Is one of your favorite sayings “I'll sleep when I'm dead"? You may
want to reconsider. Far from being a time-wasting, 8-hour sentence in a useless
void, the research is pretty clear on this point: sleep is crucial for good
health. It helps memory and mood, keeps you trim, strengthens your immune
system, fights inflammation, and keeps your heart and blood vessels in tip-top
shape.
"When you're sleeping you're regulating hormone levels, you're
regulating insulin levels, your blood pressure is being kept under control,
there are a lot of things going on, and if you're not getting enough sleep
you're throwing these things out of whack," says Shelby Freedman Harris,
PsyD, director of behavioral sleep medicine at Montefiore Medical Center’s
Sleep-Wake Disorders Center in New York City.
While you're snoozing, the body repairs damaged tissue, produces crucial
hormones, and strengthens memories—a process called consolidation, which helps
you perform a new skill better after sleeping than you would if you spent an
equivalent amount of time awake. (Take that, all-nighters!)
"It's a way for the body to integrate everything that happened over
the past waking day and to kind of prepare for the next day," says Virend
K. Somers, MD, a professor of medicine and cardiovascular diseases at the Mayo
Clinic in Rochester, Minn., who studies sleep and heart health.

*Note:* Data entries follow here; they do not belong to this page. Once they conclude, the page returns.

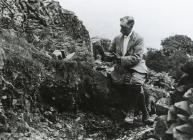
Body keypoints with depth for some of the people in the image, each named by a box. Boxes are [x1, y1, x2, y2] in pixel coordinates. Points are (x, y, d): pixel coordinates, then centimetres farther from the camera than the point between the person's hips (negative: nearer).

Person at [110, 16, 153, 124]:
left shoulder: (138, 39, -3)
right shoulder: (117, 38, 13)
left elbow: (136, 58, -12)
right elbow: (111, 52, 24)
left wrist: (121, 59, -17)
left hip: (136, 67, -2)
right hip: (122, 68, 3)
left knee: (135, 83, -35)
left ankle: (131, 111, -15)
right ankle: (144, 113, -12)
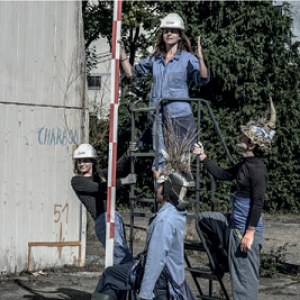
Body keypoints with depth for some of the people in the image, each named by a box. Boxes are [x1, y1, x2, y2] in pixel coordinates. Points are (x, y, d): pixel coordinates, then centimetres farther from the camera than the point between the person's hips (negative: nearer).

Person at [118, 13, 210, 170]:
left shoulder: (187, 58, 0)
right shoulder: (155, 58, 14)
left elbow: (203, 80, -14)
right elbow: (131, 72, 22)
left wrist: (200, 58, -28)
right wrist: (121, 51, 13)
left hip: (179, 115, -4)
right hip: (157, 115, 4)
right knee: (160, 159, 3)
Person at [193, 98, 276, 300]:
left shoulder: (257, 169, -19)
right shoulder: (245, 165, 10)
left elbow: (258, 202, -23)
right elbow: (223, 175, 24)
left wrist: (250, 233, -23)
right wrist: (203, 157, 24)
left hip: (246, 228, -10)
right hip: (234, 222, 10)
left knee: (244, 277, -6)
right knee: (205, 219, 27)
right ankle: (221, 263, 30)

Hopefully, you're convinced that sleep is good for you. So what happens
when age-old culprits like insomnia or sleep apnea—or newer ones like a
jam-packed schedule—cause you to chronically lose sleep? That's right, they may
affect your health—particularly your heart. (In general, short stretches of
sleep deprivation—when taking care of a new baby, for example—can be
challenging, but aren't thought to have a long-term effect on health).
Why your heart needs a good night's sleep
Short sleepers, typically defined as people who get less than six hours
of sleep a night, as well as people who don't spend enough time in the deepest
stages of sleep, are at higher risk of heart attacks and strokes than those who
get at least seven hours.
A 2011 study in male Japanese factory workers found those who slept less
than six hours a night had a five-fold increased heart attack risk over a
14-year span compared with those who logged between 7 and 8 hours a night.
Another published in 2011 found that healthy men 65 and older with normal blood
pressure were nearly twice as likely to develop hypertension during the study
if they spent less time in the deepest sleep stage (known as slow-wave sleep)
compared with those who spent the most time deeply asleep.
There's also some limited evidence that short-term sleep deprivation may
be harmful to those with heart problems. In 2012, Swedish researchers reported
that hospital admissions for heart attacks increased by about 4% in the week
after the spring transition to daylight saving time compared to other weeks.
This is when we “spring forward" and set our clocks an hour ahead—meaning
many of us lose an hour of sleep.
It’s not clear why sleep may affect the heart, or if there is some
unidentified factor that affects your cardiovascular system and ability to
sleep. But one nighttime problem is a known heart hazard—sleep apnea. People
who have sleep apnea tend to snore and have upper airway collapse during sleep.
This causes them to snort and gasp for breath, without really waking up enough
to be aware of it.
"It's as if somebody's choking you, so your heart rate goes up,
your blood pressure goes up, and instead of having a daily cycle in which
everything slows down at night, instead everything is higher during the
night," says Charles Czeisler, MD, the Baldino Professor of Sleep Medicine
at Harvard Medical School in Boston. "Over time, even your daytime blood
pressure is higher." In fact, he adds, many experts think sleep apnea may
account for one-third of all cases of high blood pressure among adults.
If you're not feeling rested during the day and your bed partner says
you snore, you should ask your doctor about sleep apnea. "There’s enough
evidence out there suggesting that sleep apnea is bad that people need to take
it seriously," Dr. Somers says.
People with less severe sleep apnea may be able to get their symptoms
under control by just adopting strategies that prevent them from sleeping on
their back, for example sewing a tennis ball into the front pocket of a T-shirt
and wearing it backwards, Harris says. There are even shirts that you can buy
with built in padding to prevent back sleeping.
For more severe cases, a device can help prevent the lower jaw from
falling backwards into the airway, Dr. Somers says, or a face mask that
delivers pressurized air into the nose (called continuous positive airway
pressure, or CPAP) can keep the airway open at night.